PROBLEM -> Setting pictures aside, output exactly the lines from the start of the records to the line with "Doppler tracking has", that line included.

Records from a dataset:
··········

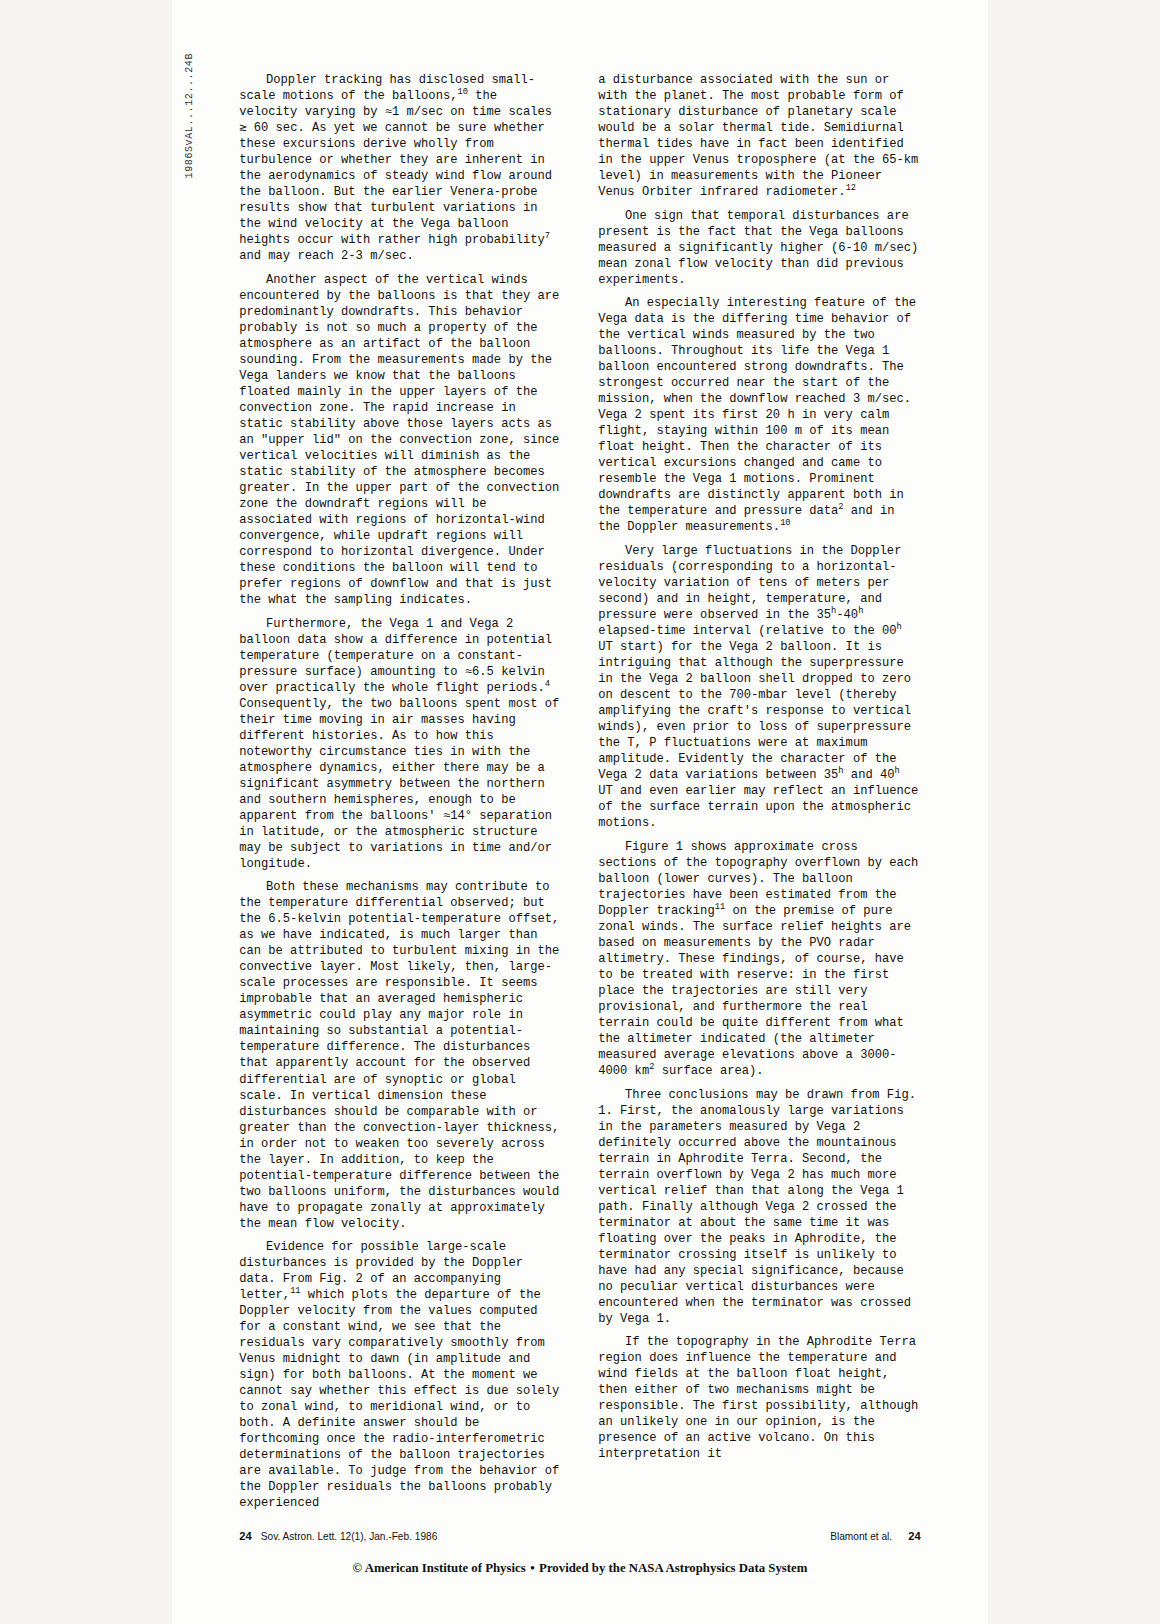1986SvAL...12...24B
Doppler tracking has disclosed small-scale motions of the balloons,10 the velocity varying by ≈1 m/sec on time scales ≳ 60 sec. As yet we cannot be sure whether these excursions derive wholly from turbulence or whether they are inherent in the aerodynamics of steady wind flow around the balloon. But the earlier Venera-probe results show that turbulent variations in the wind velocity at the Vega balloon heights occur with rather high probability7 and may reach 2-3 m/sec.
Another aspect of the vertical winds encountered by the balloons is that they are predominantly downdrafts. This behavior probably is not so much a property of the atmosphere as an artifact of the balloon sounding. From the measurements made by the Vega landers we know that the balloons floated mainly in the upper layers of the convection zone. The rapid increase in static stability above those layers acts as an "upper lid" on the convection zone, since vertical velocities will diminish as the static stability of the atmosphere becomes greater. In the upper part of the convection zone the downdraft regions will be associated with regions of horizontal-wind convergence, while updraft regions will correspond to horizontal divergence. Under these conditions the balloon will tend to prefer regions of downflow and that is just the what the sampling indicates.
Furthermore, the Vega 1 and Vega 2 balloon data show a difference in potential temperature (temperature on a constant-pressure surface) amounting to ≈6.5 kelvin over practically the whole flight periods.4 Consequently, the two balloons spent most of their time moving in air masses having different histories. As to how this noteworthy circumstance ties in with the atmosphere dynamics, either there may be a significant asymmetry between the northern and southern hemispheres, enough to be apparent from the balloons' ≈14° separation in latitude, or the atmospheric structure may be subject to variations in time and/or longitude.
Both these mechanisms may contribute to the temperature differential observed; but the 6.5-kelvin potential-temperature offset, as we have indicated, is much larger than can be attributed to turbulent mixing in the convective layer. Most likely, then, large-scale processes are responsible. It seems improbable that an averaged hemispheric asymmetric could play any major role in maintaining so substantial a potential-temperature difference. The disturbances that apparently account for the observed differential are of synoptic or global scale. In vertical dimension these disturbances should be comparable with or greater than the convection-layer thickness, in order not to weaken too severely across the layer. In addition, to keep the potential-temperature difference between the two balloons uniform, the disturbances would have to propagate zonally at approximately the mean flow velocity.
Evidence for possible large-scale disturbances is provided by the Doppler data. From Fig. 2 of an accompanying letter,11 which plots the departure of the Doppler velocity from the values computed for a constant wind, we see that the residuals vary comparatively smoothly from Venus midnight to dawn (in amplitude and sign) for both balloons. At the moment we cannot say whether this effect is due solely to zonal wind, to meridional wind, or to both. A definite answer should be forthcoming once the radio-interferometric determinations of the balloon trajectories are available. To judge from the behavior of the Doppler residuals the balloons probably experienced
a disturbance associated with the sun or with the planet. The most probable form of stationary disturbance of planetary scale would be a solar thermal tide. Semidiurnal thermal tides have in fact been identified in the upper Venus troposphere (at the 65-km level) in measurements with the Pioneer Venus Orbiter infrared radiometer.12
One sign that temporal disturbances are present is the fact that the Vega balloons measured a significantly higher (6-10 m/sec) mean zonal flow velocity than did previous experiments.
An especially interesting feature of the Vega data is the differing time behavior of the vertical winds measured by the two balloons. Throughout its life the Vega 1 balloon encountered strong downdrafts. The strongest occurred near the start of the mission, when the downflow reached 3 m/sec. Vega 2 spent its first 20 h in very calm flight, staying within 100 m of its mean float height. Then the character of its vertical excursions changed and came to resemble the Vega 1 motions. Prominent downdrafts are distinctly apparent both in the temperature and pressure data2 and in the Doppler measurements.10
Very large fluctuations in the Doppler residuals (corresponding to a horizontal-velocity variation of tens of meters per second) and in height, temperature, and pressure were observed in the 35h-40h elapsed-time interval (relative to the 00h UT start) for the Vega 2 balloon. It is intriguing that although the superpressure in the Vega 2 balloon shell dropped to zero on descent to the 700-mbar level (thereby amplifying the craft's response to vertical winds), even prior to loss of superpressure the T, P fluctuations were at maximum amplitude. Evidently the character of the Vega 2 data variations between 35h and 40h UT and even earlier may reflect an influence of the surface terrain upon the atmospheric motions.
Figure 1 shows approximate cross sections of the topography overflown by each balloon (lower curves). The balloon trajectories have been estimated from the Doppler tracking11 on the premise of pure zonal winds. The surface relief heights are based on measurements by the PVO radar altimetry. These findings, of course, have to be treated with reserve: in the first place the trajectories are still very provisional, and furthermore the real terrain could be quite different from what the altimeter indicated (the altimeter measured average elevations above a 3000-4000 km2 surface area).
Three conclusions may be drawn from Fig. 1. First, the anomalously large variations in the parameters measured by Vega 2 definitely occurred above the mountainous terrain in Aphrodite Terra. Second, the terrain overflown by Vega 2 has much more vertical relief than that along the Vega 1 path. Finally although Vega 2 crossed the terminator at about the same time it was floating over the peaks in Aphrodite, the terminator crossing itself is unlikely to have had any special significance, because no peculiar vertical disturbances were encountered when the terminator was crossed by Vega 1.
If the topography in the Aphrodite Terra region does influence the temperature and wind fields at the balloon float height, then either of two mechanisms might be responsible. The first possibility, although an unlikely one in our opinion, is the presence of an active volcano. On this interpretation it
24 Sov. Astron. Lett. 12(1), Jan.-Feb. 1986
Blamont et al. 24
© American Institute of Physics•Provided by the NASA Astrophysics Data System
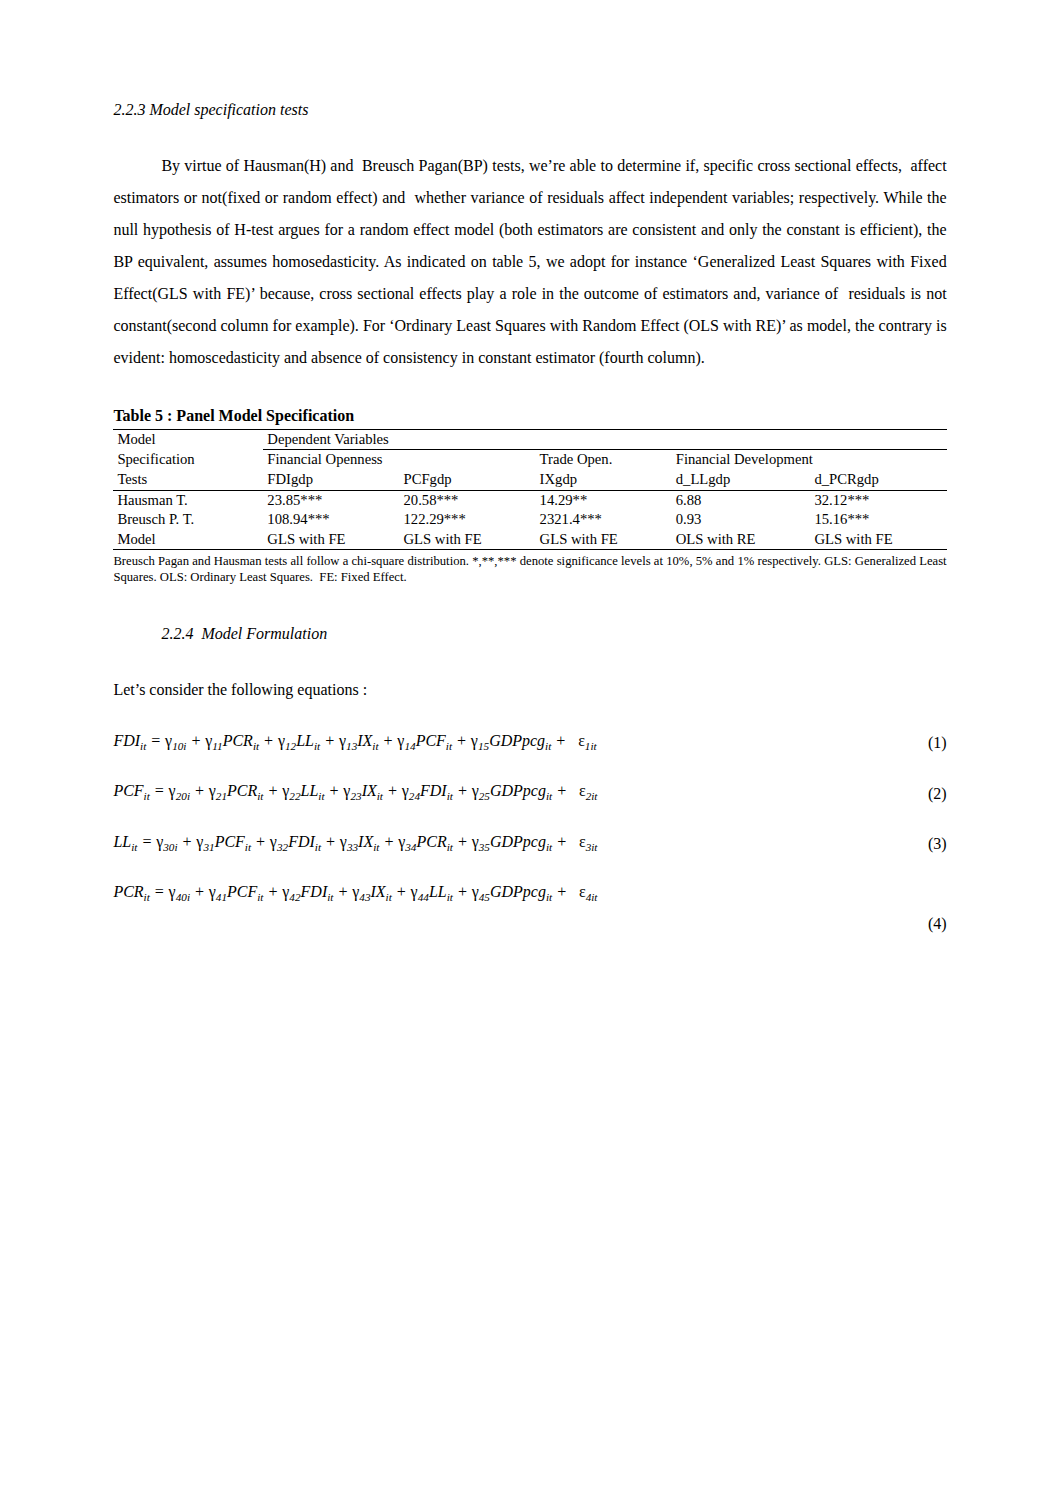2.2.3 Model specification tests
By virtue of Hausman(H) and Breusch Pagan(BP) tests, we’re able to determine if, specific cross sectional effects, affect estimators or not(fixed or random effect) and whether variance of residuals affect independent variables; respectively. While the null hypothesis of H-test argues for a random effect model (both estimators are consistent and only the constant is efficient), the BP equivalent, assumes homosedasticity. As indicated on table 5, we adopt for instance ‘Generalized Least Squares with Fixed Effect(GLS with FE)’ because, cross sectional effects play a role in the outcome of estimators and, variance of residuals is not constant(second column for example). For ‘Ordinary Least Squares with Random Effect (OLS with RE)’ as model, the contrary is evident: homoscedasticity and absence of consistency in constant estimator (fourth column).
Table 5 : Panel Model Specification
| Model | Dependent Variables |
| Specification | Financial Openness | Trade Open. | Financial Development |
| Tests | FDIgdp | PCFgdp | IXgdp | d_LLgdp | d_PCRgdp |
| Hausman T. | 23.85*** | 20.58*** | 14.29** | 6.88 | 32.12*** |
| Breusch P. T. | 108.94*** | 122.29*** | 2321.4*** | 0.93 | 15.16*** |
| Model | GLS with FE | GLS with FE | GLS with FE | OLS with RE | GLS with FE |
Breusch Pagan and Hausman tests all follow a chi-square distribution. *,**,*** denote significance levels at 10%, 5% and 1% respectively. GLS: Generalized Least Squares. OLS: Ordinary Least Squares. FE: Fixed Effect.
2.2.4 Model Formulation
Let’s consider the following equations :
FDIit = γ10i + γ11PCRit + γ12LLit + γ13IXit + γ14PCFit + γ15GDPpcgit + ε1it (1)
PCFit = γ20i + γ21PCRit + γ22LLit + γ23IXit + γ24FDIit + γ25GDPpcgit + ε2it (2)
LLit = γ30i + γ31PCFit + γ32FDIit + γ33IXit + γ34PCRit + γ35GDPpcgit + ε3it (3)
PCRit = γ40i + γ41PCFit + γ42FDIit + γ43IXit + γ44LLit + γ45GDPpcgit + ε4it
(4)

··········

EXERCISE RESPONSE ->
1986SvAL...12...24B
Doppler tracking has disclosed small-scale motions of the balloons,10 the velocity varying by ≈1 m/sec on time scales ≳ 60 sec. As yet we cannot be sure whether these excursions derive wholly from turbulence or whether they are inherent in the aerodynamics of steady wind flow around the balloon. But the earlier Venera-probe results show that turbulent variations in the wind velocity at the Vega balloon heights occur with rather high probability7 and may reach 2-3 m/sec.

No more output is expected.